Un Festival che parla di migrazioni, di grandi esodi e di spostamenti individuali, narrati ed interpretati attraverso il filtro della letteratura, capace di raccontare i profili di chi ha riportato nei linguaggi narrativi le storie di improvvisi mutamenti e contaminazioni culturali. Si aprirà a Palermo il prossimo mercoledì 7 ottobre il “Festival delle Letterature Migranti”, che coinvolgerà, fino a domenica 11 ottobre, autori, narratori e protagonisti delle migrazioni che in questo inizio di millennio stanno ridisegnando la geografia umana del mondo attraverso una globalizzazione imprevista, immaginata in termini economici e tecnologici, ma che invece sta ridefinendo le culture attraverso fenomeni di migrazioni e spostamenti di intere popolazioni.

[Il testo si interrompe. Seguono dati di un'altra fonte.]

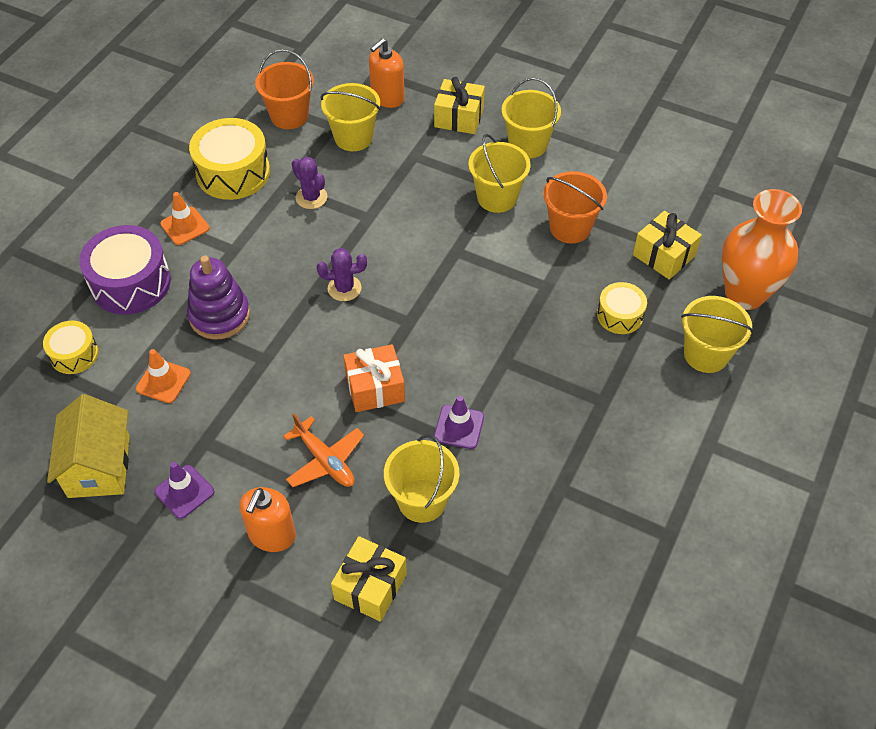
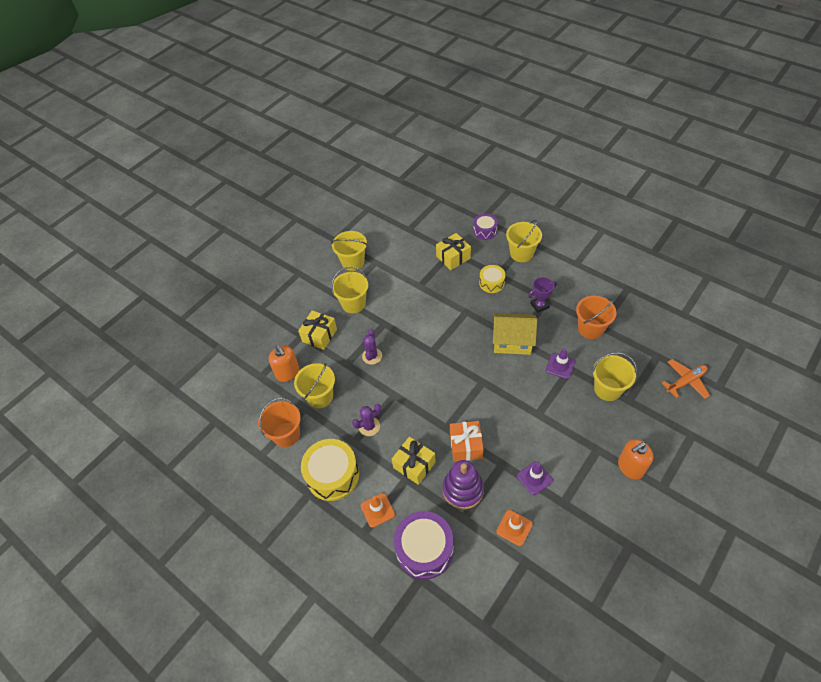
camera: 75 degrees left, 0 degrees up
(74, 354) = (485, 590): yellow drum -> none
(99, 466) = (580, 571): yellow house -> yellow house (512, 341)
(184, 492) = (600, 516): purple traffic cone -> purple traffic cone (534, 478)
(272, 535) = (630, 467): orange soap dispenser -> orange soap dispenser turned 120 degrees clockwise
(325, 460) = (580, 435): orange plane -> orange plane (685, 381)
(344, 288) = (451, 413): purple cactus -> purple cactus (372, 356)
(370, 586) = (661, 419): yellow gift -> yellow gift (414, 465)
(375, 388) = (530, 404): orange gift -> orange gift (466, 446)
(497, 197) = (393, 325): yellow bucket -> yellow bucket (353, 262)
(570, 228) = (425, 294): orange bucket -> orange bucket (590, 329)
(586, 390) = (539, 305): none -> purple trophy
(744, 294) = (485, 231): orange vase -> purple drum

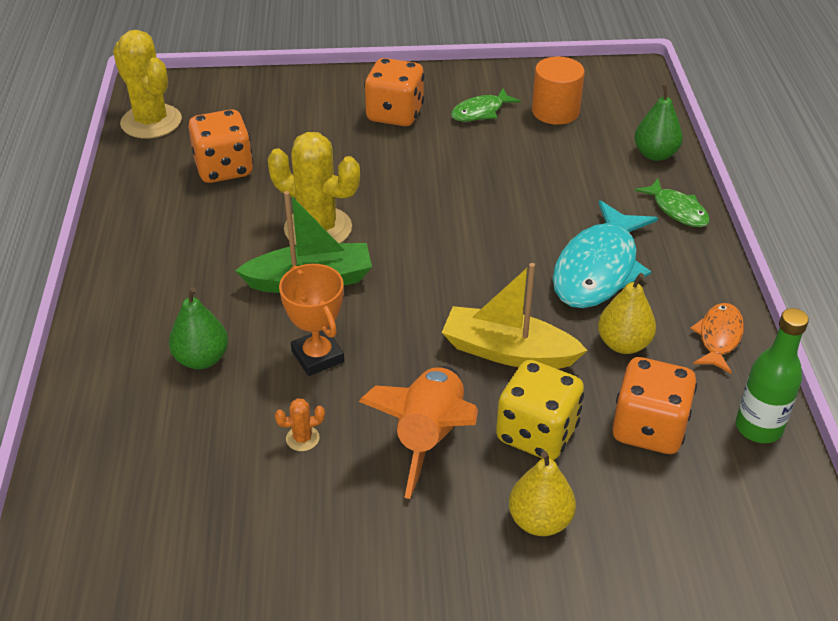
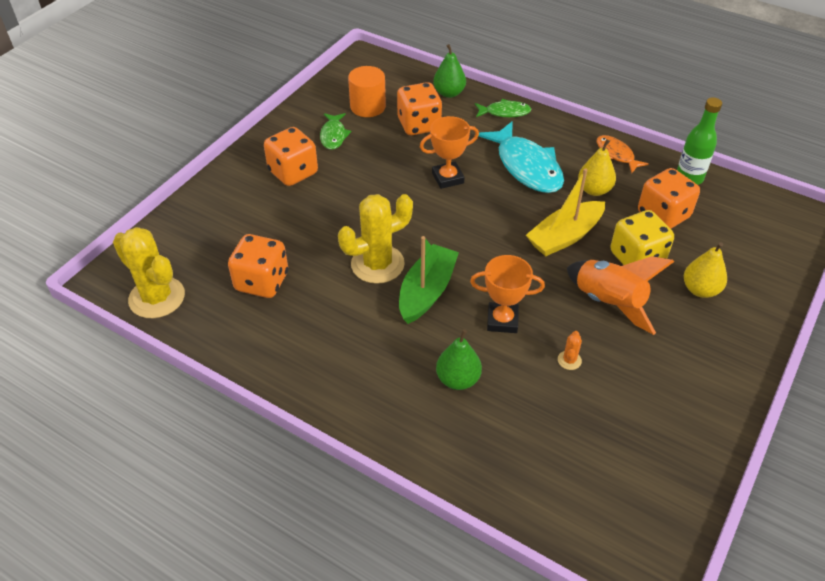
camera: 55 degrees left, 5 degrees up
(151, 122) = (157, 297): yellow cactus -> yellow cactus turned 45 degrees clockwise
(505, 217) = (447, 178): none -> orange trophy
(570, 158) = (419, 125): none -> orange dice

Il festival siciliano racconterà come imprevisti e sorprendenti siano anche i modi e i luoghi del racconto dei fenomeni che abbiamo sotto gli occhi: dalla narrativa al reportage, dal cinema al documentario, dai blog ai tweet senza rinunciare alla testimonianza diretta, al teatro, al “cuntu”, il racconto orale e fisico che è patrimonio di tutto il Sud del mondo. Il festival intercetterà anche altre “migrazioni”, quelle che consumiamo grazie alla letteratura, alla conoscenza e che oggi, grazie alle tecnologie della comunicazione, ci permettono un rapporto istantaneo con realtà e latitudini culturali sino a ieri estranee e marginali. Il programma intende coinvolgere anche scuole, istituti culturali, archivi, teatri e musei di Palermo, città protagonista del Festival, che nella sua lunga storia ha saputo cogliere dagli apporti degli altri identità e ricchezza.
C’è da aspettarsi, dunque, cinque giorni ricchi di protagonisti profondamente attenti ed inseriti nelle contraddizioni della modernità, chiamati a Palermo per mettersi in dialogo, per confrontarsi, e che porteranno il bagaglio delle esperienze, delle appartenenze, delle identità spesso in aperto contrasto.
La direzione artistica sarà del giornalista e scrittore Davide Camarrone e l’iniziativa coinvolgerà dieci differenti cornici di magnifici palazzi del centro storico (dal Museo Internazionale delle Marionette “A. Pasqualino” all’Archivio storico comunale, da Palazzo Branciforte al Teatro Massimo e Teatro Biondo), che ospiteranno due programmi paralleli: “Le parole”, dialoghi tra scrittori ed esperti del settore che coinvolgeranno attivamente il pubblico, e “Suoni e immagini”, ricco calendario di appuntamenti con performance e spettacoli teatrali, concerti e rassegne audiovisuali. Grandi nomi e piccole storie, associazioni, istituzioni e organizzazioni umanitarie attive sul tema dei migranti e della coesione sociale daranno vita ad una lunga festa, nata con l’obiettivo di riflettere sul mondo contemporaneo e dare al futuro un volto più gioioso.
Tra gli ospiti della rassegna si segnalano Meir Shalev, Pap Khouma, Philippe San Marco, Alessandro Dal Lago, Santino Spinelli, Emma Dante, Regis De Sa Moreira e Yasmina Khadra.